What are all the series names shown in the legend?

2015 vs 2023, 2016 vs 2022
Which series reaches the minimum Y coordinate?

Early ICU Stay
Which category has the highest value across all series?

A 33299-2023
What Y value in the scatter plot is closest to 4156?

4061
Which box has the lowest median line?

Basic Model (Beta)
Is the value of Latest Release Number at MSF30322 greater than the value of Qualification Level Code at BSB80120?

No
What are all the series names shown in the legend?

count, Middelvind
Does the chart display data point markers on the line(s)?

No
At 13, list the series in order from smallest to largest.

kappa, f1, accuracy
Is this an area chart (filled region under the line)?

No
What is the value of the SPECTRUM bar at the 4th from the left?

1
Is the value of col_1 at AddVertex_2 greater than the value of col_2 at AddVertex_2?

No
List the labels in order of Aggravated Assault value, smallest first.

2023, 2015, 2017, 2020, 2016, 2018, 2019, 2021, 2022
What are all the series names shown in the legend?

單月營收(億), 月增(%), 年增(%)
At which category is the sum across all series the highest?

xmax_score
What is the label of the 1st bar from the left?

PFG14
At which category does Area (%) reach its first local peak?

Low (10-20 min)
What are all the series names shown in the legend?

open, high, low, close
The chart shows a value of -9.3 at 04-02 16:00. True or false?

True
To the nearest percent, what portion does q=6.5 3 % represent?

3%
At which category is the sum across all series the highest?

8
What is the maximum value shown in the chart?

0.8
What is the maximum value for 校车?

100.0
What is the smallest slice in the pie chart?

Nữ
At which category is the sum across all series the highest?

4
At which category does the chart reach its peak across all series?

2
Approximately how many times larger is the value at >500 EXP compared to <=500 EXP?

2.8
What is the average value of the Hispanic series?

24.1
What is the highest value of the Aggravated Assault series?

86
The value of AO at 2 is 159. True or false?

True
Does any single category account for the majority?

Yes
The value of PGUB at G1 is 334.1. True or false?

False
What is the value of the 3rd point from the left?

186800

___

**What the task requires**
Rewrite all of the records above, replacing each occurrence of "legend" with "key" and keeping everything else the same.

**Answer below**
What are all the series names shown in the key?

2015 vs 2023, 2016 vs 2022
Which series reaches the minimum Y coordinate?

Early ICU Stay
Which category has the highest value across all series?

A 33299-2023
What Y value in the scatter plot is closest to 4156?

4061
Which box has the lowest median line?

Basic Model (Beta)
Is the value of Latest Release Number at MSF30322 greater than the value of Qualification Level Code at BSB80120?

No
What are all the series names shown in the key?

count, Middelvind
Does the chart display data point markers on the line(s)?

No
At 13, list the series in order from smallest to largest.

kappa, f1, accuracy
Is this an area chart (filled region under the line)?

No
What is the value of the SPECTRUM bar at the 4th from the left?

1
Is the value of col_1 at AddVertex_2 greater than the value of col_2 at AddVertex_2?

No
List the labels in order of Aggravated Assault value, smallest first.

2023, 2015, 2017, 2020, 2016, 2018, 2019, 2021, 2022
What are all the series names shown in the key?

單月營收(億), 月增(%), 年增(%)
At which category is the sum across all series the highest?

xmax_score
What is the label of the 1st bar from the left?

PFG14
At which category does Area (%) reach its first local peak?

Low (10-20 min)
What are all the series names shown in the key?

open, high, low, close
The chart shows a value of -9.3 at 04-02 16:00. True or false?

True
To the nearest percent, what portion does q=6.5 3 % represent?

3%
At which category is the sum across all series the highest?

8
What is the maximum value shown in the chart?

0.8
What is the maximum value for 校车?

100.0
What is the smallest slice in the pie chart?

Nữ
At which category is the sum across all series the highest?

4
At which category does the chart reach its peak across all series?

2
Approximately how many times larger is the value at >500 EXP compared to <=500 EXP?

2.8
What is the average value of the Hispanic series?

24.1
What is the highest value of the Aggravated Assault series?

86
The value of AO at 2 is 159. True or false?

True
Does any single category account for the majority?

Yes
The value of PGUB at G1 is 334.1. True or false?

False
What is the value of the 3rd point from the left?

186800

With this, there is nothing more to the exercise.